Y ahí está el quid de la cuestión: no por ello dejamos de disfrutar lo que estamos viendo en la pantalla, ni queremos crucificar a los creadores, pero sí podemos exigir (al aire, obviamente) cierta calidad artística cuando se trata de un producto tan elevado desde su valor de producción y su repercusión en la cultura pop. Sí, es ficción, y sí, tiene inspiración en ciertas conductas y contextos del medioevo, pero nada está escrito en piedra como, por ejemplo, seguir justificando la misoginia y otras cuestiones de género que siguen estando y siempre estuvieron presentes, incluso desde los libros de Martin. La representación en “Game of Thrones” es un tema que merece un discusión aparte, pero muchas de las decisiones incorrectas y la percepción que tiene el público ante ellas (no hace falta mencionarlas, para eso están los análisis semanales) viene por este lado, sumando más confusión y bronca.

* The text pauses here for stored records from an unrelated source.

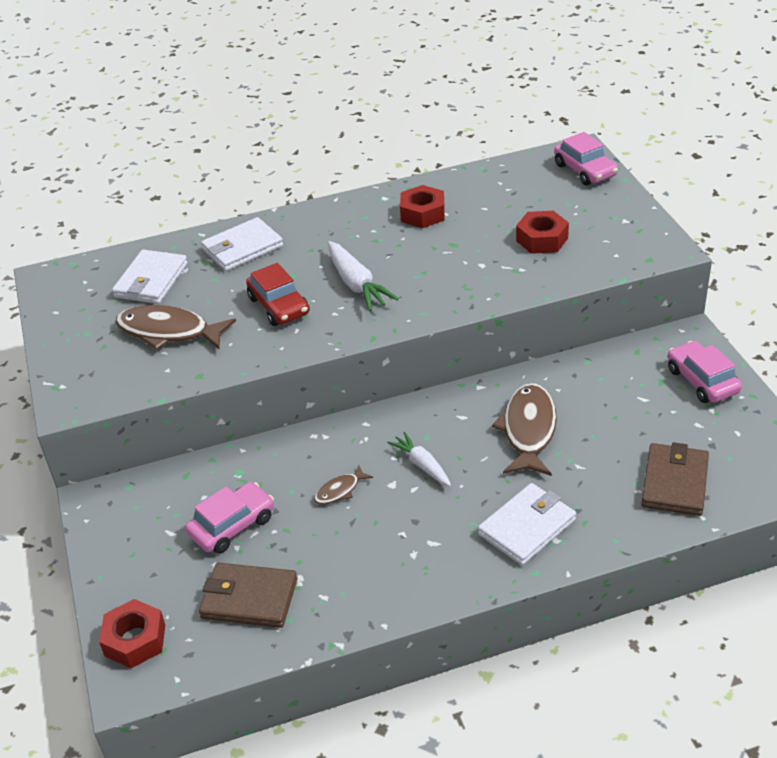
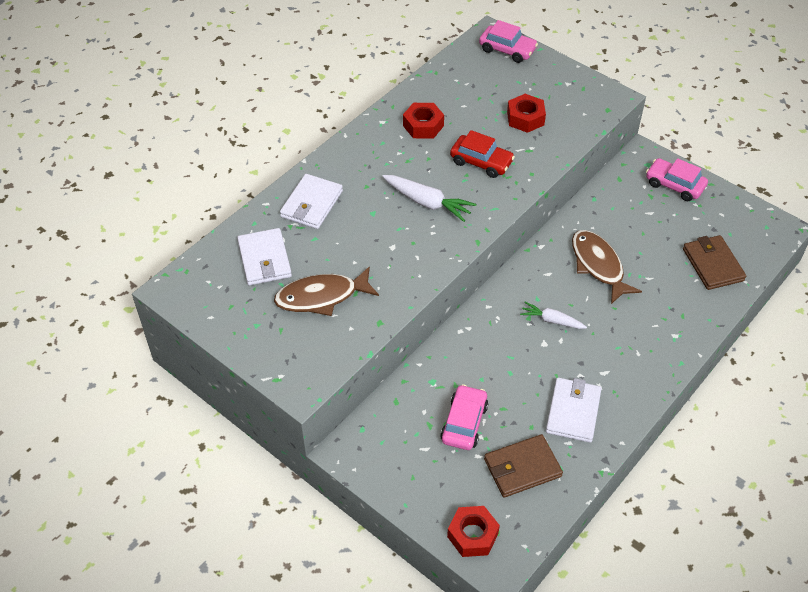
camera: 35 degrees left, 10 degrees up
red car [246,263,310,326] -> red car moved to [450,130,515,178]
brown fish [314,465,373,505] -> none
white wallet [478,483,576,565] -> white wallet moved to [546,378,602,443]

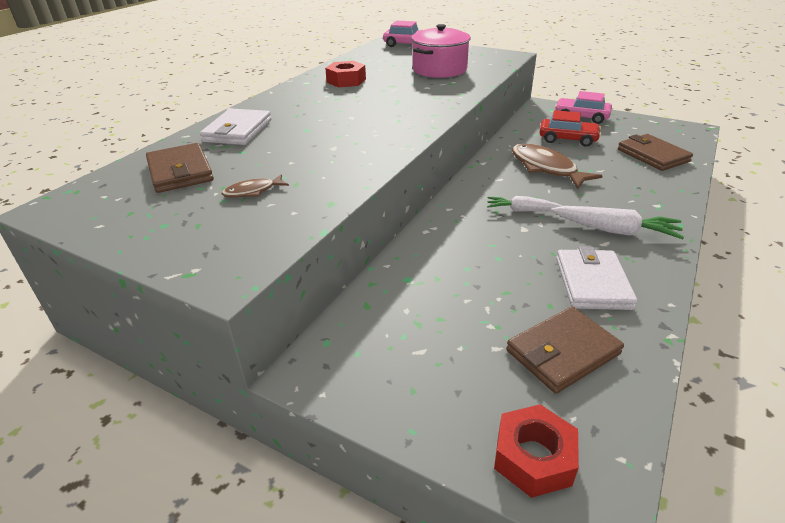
camera: 10 degrees left, 15 degrees down
white wallet [237,228,292,285] -> brown wallet [146,143,214,193]
brown fish [274,266,379,316] -> brown fish [222,174,289,198], size x0.49
white carrot [382,175,476,222] -> white carrot moved to [551,206,684,239]
pink car [440,384,488,450] -> none
red car [450,130,515,178] -> red car moved to [539,110,601,147]
red nut [507,94,546,133] -> pink pot [411,24,471,78]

Un montón de factores que se acumulan anticipando el ¿desastre? que podría resultar uno de los finales más esperados de todos los tiempos. Desastroso, no porque no se adapte a nuestros propios caprichos y al ideal que nos formamos en nuestras cabezas, sino porque ya no responde del todo a ese show del que nos enamoramos año tras año a pesar del exceso de tetas y la muerte de la mayoría de los personajes principales.

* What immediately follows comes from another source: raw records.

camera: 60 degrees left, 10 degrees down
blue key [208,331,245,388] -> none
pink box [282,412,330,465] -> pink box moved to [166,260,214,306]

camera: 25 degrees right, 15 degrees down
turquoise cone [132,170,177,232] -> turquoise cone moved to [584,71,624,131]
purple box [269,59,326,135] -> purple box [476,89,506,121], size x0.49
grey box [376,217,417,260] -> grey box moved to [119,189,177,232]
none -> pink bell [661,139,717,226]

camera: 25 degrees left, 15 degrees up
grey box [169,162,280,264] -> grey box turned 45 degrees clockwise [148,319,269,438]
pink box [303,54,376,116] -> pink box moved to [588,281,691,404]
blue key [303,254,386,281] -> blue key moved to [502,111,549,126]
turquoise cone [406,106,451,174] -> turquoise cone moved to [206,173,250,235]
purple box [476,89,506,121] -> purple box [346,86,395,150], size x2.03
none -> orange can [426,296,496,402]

Un par de capítulos malos no arruinan la experiencia de ocho temporadas. Un final insatisfactorio no nos va a llevar a quemar nuestros Funkos y remeras alusivas, pero sí a recapacitar un poco más sobre nuestra relación con estos productos culturales tan potentes, nuestras reacciones en las redes y, sobre todo, cómo nos conectamos con el otro cuando creemos tener la verdad absoluta. Valar Morghulis, incluso esta serie televisiva.